Kein Aufatmen
Von Yaro AllisatMindestens 901 Menschen sind im vergangenen Jahr im Iran hingerichtet worden. Seit den Jin-Jiyan-Azadî-Protesten im Jahr 2022 stieg die Zahl laut Amnesty International kontinuierlich, vor allem nahm die Zahl der hingerichteten Frauen zu. Zwei Fälle erfuhren in den vergangenen Monaten breitere Unterstützung: die Todesurteile gegen die kurdische Sozialarbeiterin Pakhshan Azizi und die kurdische Aktivistin Varisheh Moradi. Nun setzte Irans Oberstes Gericht die Vollstreckung der Todesstrafe gegen Azizi vorerst aus. Der Anwalt Maziar Tataei teilte am vergangenen Mittwoch auf X mit, dass das Gericht die Wiederaufnahme des Verfahrens angenommen hat.

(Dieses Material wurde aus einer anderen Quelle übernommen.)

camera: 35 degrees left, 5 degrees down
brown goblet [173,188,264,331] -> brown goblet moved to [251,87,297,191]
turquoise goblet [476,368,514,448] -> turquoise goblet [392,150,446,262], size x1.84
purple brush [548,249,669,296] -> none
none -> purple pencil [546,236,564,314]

Indes reißt der Widerstand nicht ab. Im Januar initiierte eine Gruppe politischer Gefangener im Ghesel-Hesar-Gefängnis die »schwarzen Dienstage«. Das Ghesel Hesar ist einer der zentralen Orte für Hinrichtungen im Iran. Jeden Dienstag gehen die Gefangenen in einen Hungerstreik, um für ein Ende der Todesstrafe zu protestieren. Vor einer Woche wurden Medienberichten zufolge drei Richter des Obersten Gerichtshofs des Iran, die unter anderem für die Verhängung von Todesurteilen gegen Aktivisten verantwortlich sind, angegriffen, zwei von ihnen getötet. Der Angreifer nahm sich danach selbst das Leben.

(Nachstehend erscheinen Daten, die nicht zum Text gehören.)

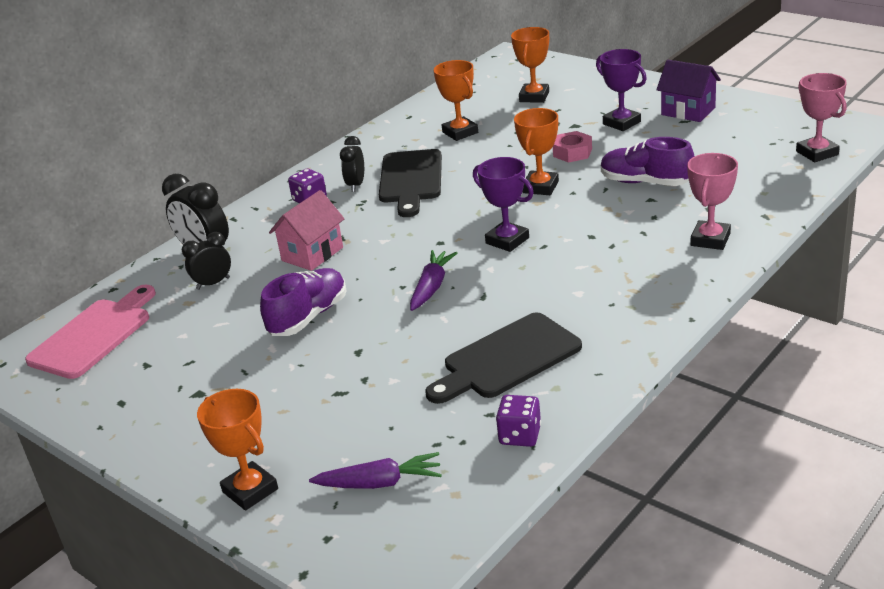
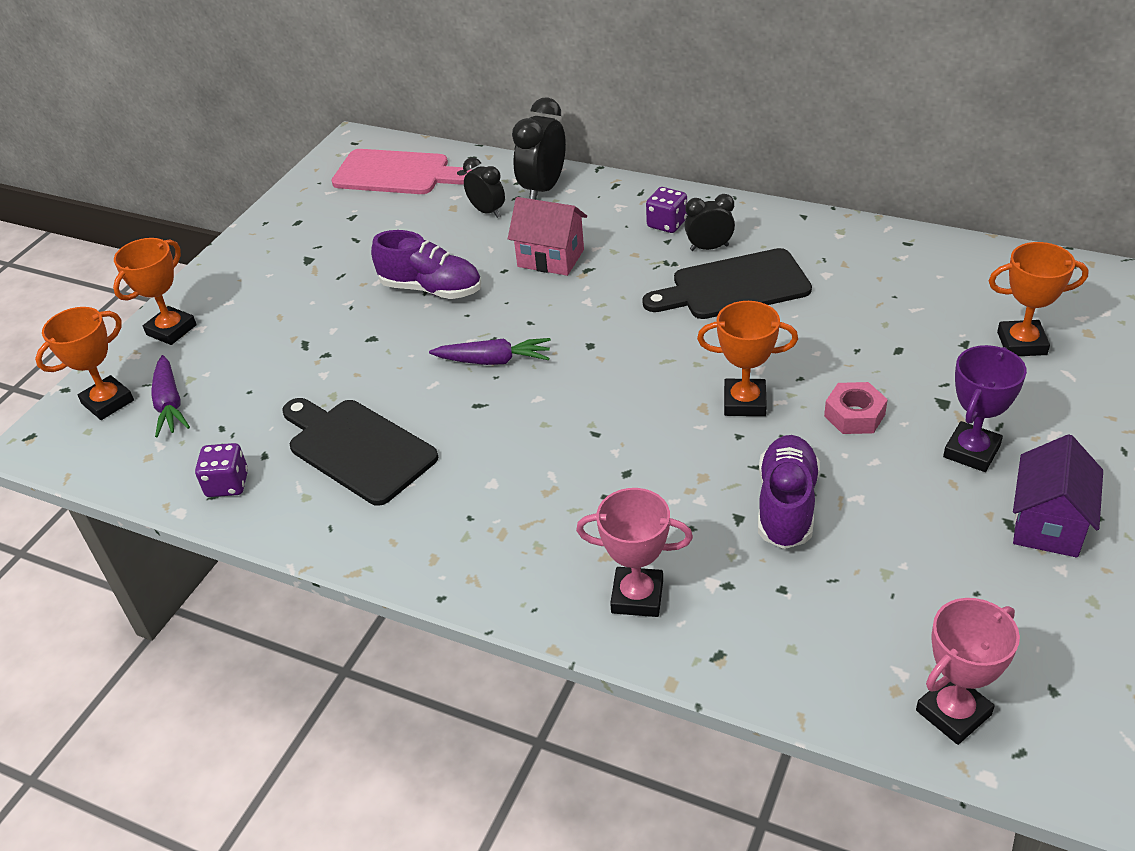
camera: 75 degrees right, 10 degrees up
orange trophy [434,60,478,141] -> orange trophy moved to [35,307,134,420]
purple trophy [473,157,534,252] -> none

Am Mittwoch vergangener Woche riefen die sechs größten Parteien Ostkurdistans zu einem Generalstreik gegen die Verurteilungen auf, um »Salz ins Getriebe der Tötungsmaschinerie« zu streuen. Auch die Gemeinschaft Freier Frauen Ostkurdistans (KJAR), der Dachverband der kurdischen Frauenbewegung in Ostkurdistan und Iran, beteiligte sich. Auf Videos ihrer Kampagne »No to Execution, Yes to free Life« waren in ganzen Straßenzügen geschlossene Geschäfte zu sehen, unter anderem in Azizis Geburtsstadt Mahabad und weiteren kurdischen Städten im Iran.

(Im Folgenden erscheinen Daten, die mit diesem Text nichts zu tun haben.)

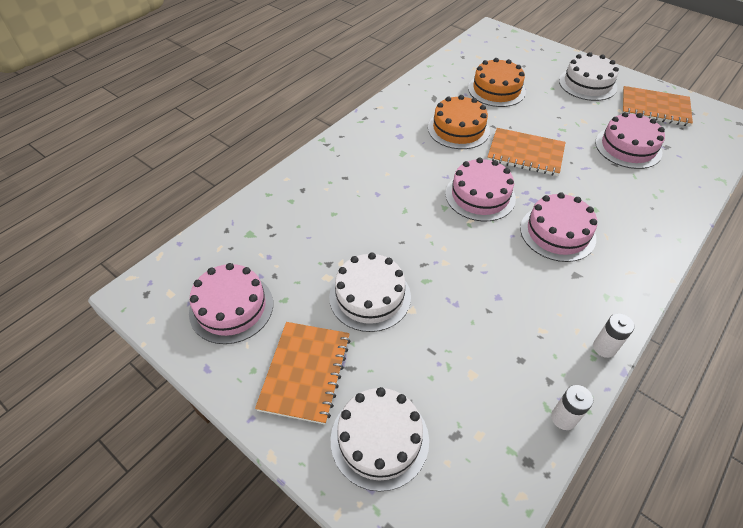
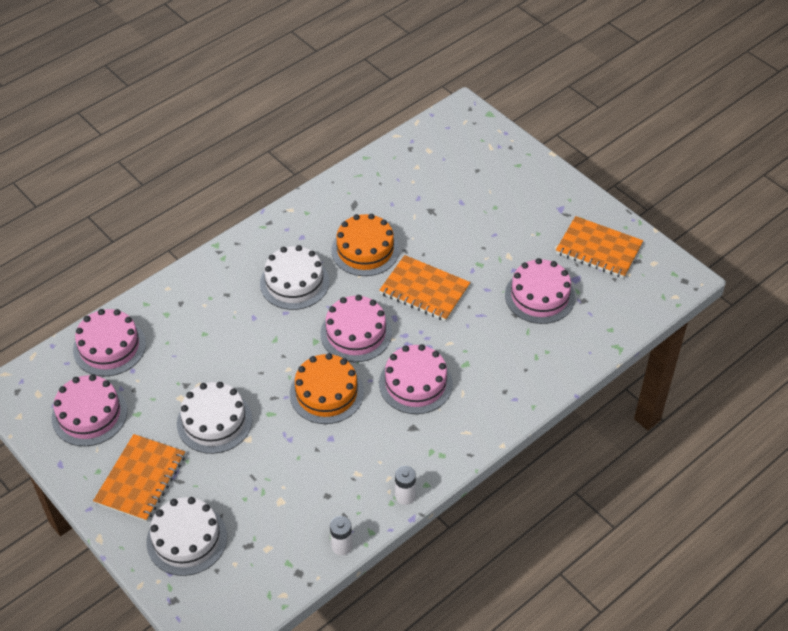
camera: 10 degrees right, 0 degrees up
orange cake [468,58,526,107] -> orange cake moved to [290,353,364,424]
white cake [559,52,619,101] -> white cake moved to [260,245,329,310]
none -> pink cake [73,309,146,376]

Pakhshan Azizi war zum ersten Mal während ihres Sozialarbeitsstudiums in Teheran vom November 2009 bis März 2010 in Haft, unter dem Vorwurf, an Protesten gegen die Hinrichtung kurdischer politischer Gefangener teilgenommen zu haben. Zwischen 2014 und 2022 leistete sie humanitäre Hilfe für vor allem jesidische Mädchen und Frauen in kurdischen Geflüchtetenlagern, die von Daesch, auch »Islamischer Staat« genannt, vertrieben worden waren. 2023 wurde sie festgenommen und laut dem in Frankreich sitzenden Kurdish Human Rights Network (KHRN) vier Monate lang im Evin-Gefängnis gefoltert, um ein Geständnis zu erzwingen. Im Juli 2024 verurteilte ein Revolutionsgericht in Teheran sie wegen »bewaffneten Aufstands gegen das System«, Anfang dieses Jahres bestätigte das Oberste Gericht das Urteil. Laut dem Anwalt Amir Raesian hätte jedoch »ein Blick in die Akten genügt, um festzustellen, dass sich Pakhshan Azizi lediglich für humanitäre Hilfe engagierte. Folglich wäre das Todesurteil aufgehoben worden«. Das forderte vor wenigen Tagen auch eine UN-Expertengruppe. Der UN-Sonderkommissar für Menschenrechte, Volker Türk, zeigte sich zudem besorgt über die steigende Zahl der Hinrichtungen im Iran. Die meisten Todesurteile wurden dabei aufgrund von Drogendelikten vollstreckt, aber auch gegen Dissidenten und Oppositionelle.
Das Todesurteil gegen Moradi kann weiterhin jederzeit vollstreckt werden. Ihre Anwälte hatten bereits im vergangenen Jahr angekündigt, in dem Verfahren eine Revision erzwingen zu wollen. Moradi ist Mitglied der KJAR und engagierte sich für frauenpolitische und feministische Themen. Die KJAR wird vom iranischen Regime als »separatistische Terrororganisation« bezeichnet, da sie Teil der Partei für ein freies Leben in Kurdistan (PJAK) ist, die sich gegen die Unterdrückung der Kurden einsetzt. Sie wurde im August 2023 bei einer Polizeikontrolle festgenommen. Die Behörden verweigerten monatelang Aussagen über ihren Aufenthaltsort. Recherchen des KHRN fanden heraus, dass Moradi vom iranischen Geheimdienst über längere Zeit gefoltert wurde. Ende August 2024 wurde sie, wie auch Azizi, in das Evin-Gefängnis gebracht. Laut KHRN werde Moradi der Zugang zu einem Rechtsbeistand die meiste Zeit verwehrt. Ihr Prozess habe nur wenige Minuten gedauert, und Moradi habe sich nicht verteidigen dürfen. Gegen das Urteil ging die Aktivistin in den Hungerstreik. Ihr Zustand wurde lebensbedrohlich, doch Moradi beendete ihren Protest erst nach zahlreichen Appellen der KJAR und anderer NGOs.